*** Opening AVAILABLE RECORDS ***

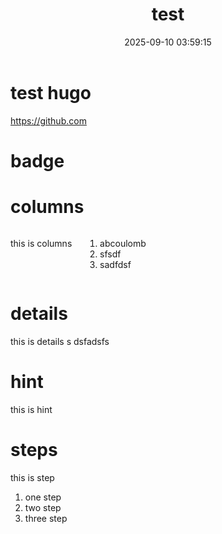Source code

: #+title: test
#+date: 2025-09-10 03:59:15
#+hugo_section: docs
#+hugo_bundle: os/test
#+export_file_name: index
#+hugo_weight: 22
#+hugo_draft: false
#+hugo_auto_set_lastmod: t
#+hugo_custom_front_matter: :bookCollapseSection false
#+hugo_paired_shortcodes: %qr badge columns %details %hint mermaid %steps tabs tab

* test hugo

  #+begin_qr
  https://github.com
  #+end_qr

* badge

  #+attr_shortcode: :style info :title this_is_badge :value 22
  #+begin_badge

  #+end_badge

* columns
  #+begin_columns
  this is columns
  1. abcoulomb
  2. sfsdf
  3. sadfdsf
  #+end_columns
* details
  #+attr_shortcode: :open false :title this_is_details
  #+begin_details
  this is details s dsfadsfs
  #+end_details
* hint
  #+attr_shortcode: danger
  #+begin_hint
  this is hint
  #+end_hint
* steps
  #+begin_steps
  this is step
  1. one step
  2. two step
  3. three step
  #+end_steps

*** Closing AVAILABLE RECORDS ***
*** Opening AVAILABLE RECORDS ***

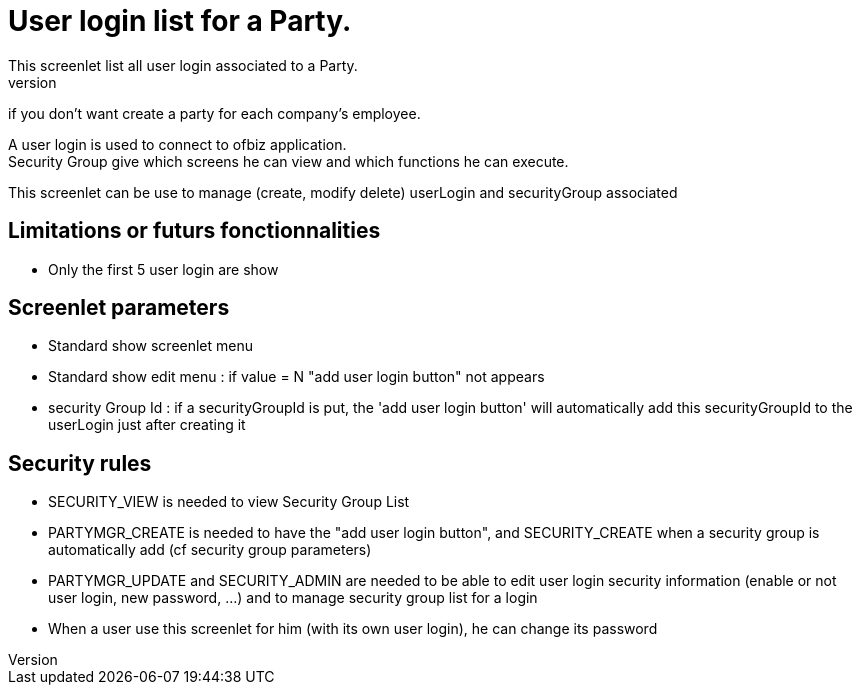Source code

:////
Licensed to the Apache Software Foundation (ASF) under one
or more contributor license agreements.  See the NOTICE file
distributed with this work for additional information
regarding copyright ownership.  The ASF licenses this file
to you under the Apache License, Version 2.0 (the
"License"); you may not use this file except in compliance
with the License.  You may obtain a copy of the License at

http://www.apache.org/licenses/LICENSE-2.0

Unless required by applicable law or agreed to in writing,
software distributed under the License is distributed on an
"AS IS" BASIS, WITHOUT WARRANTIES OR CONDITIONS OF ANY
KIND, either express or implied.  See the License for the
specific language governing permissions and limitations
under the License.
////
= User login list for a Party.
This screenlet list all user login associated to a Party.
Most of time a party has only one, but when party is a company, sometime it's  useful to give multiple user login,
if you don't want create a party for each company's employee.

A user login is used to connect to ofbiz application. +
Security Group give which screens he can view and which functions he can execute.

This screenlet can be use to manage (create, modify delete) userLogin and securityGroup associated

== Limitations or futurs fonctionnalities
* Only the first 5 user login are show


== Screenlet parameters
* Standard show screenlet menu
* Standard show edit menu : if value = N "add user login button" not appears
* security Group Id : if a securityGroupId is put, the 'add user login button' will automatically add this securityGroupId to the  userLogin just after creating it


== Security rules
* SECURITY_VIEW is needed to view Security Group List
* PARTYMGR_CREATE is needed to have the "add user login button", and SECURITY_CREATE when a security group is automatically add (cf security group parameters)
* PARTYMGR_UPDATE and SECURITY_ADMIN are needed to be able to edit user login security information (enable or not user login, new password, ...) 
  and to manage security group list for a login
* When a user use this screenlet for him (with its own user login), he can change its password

*** Closing AVAILABLE RECORDS ***

> _TASK PROMPT_
Every line above from the line with "#+begin_details" to the line with "#+end_steps", inclusive, must be returned exactly; no other line belongs in the reply.

> _EXERCISE RESPONSE_
  #+begin_details
  this is details s dsfadsfs
  #+end_details
* hint
  #+attr_shortcode: danger
  #+begin_hint
  this is hint
  #+end_hint
* steps
  #+begin_steps
  this is step
  1. one step
  2. two step
  3. three step
  #+end_steps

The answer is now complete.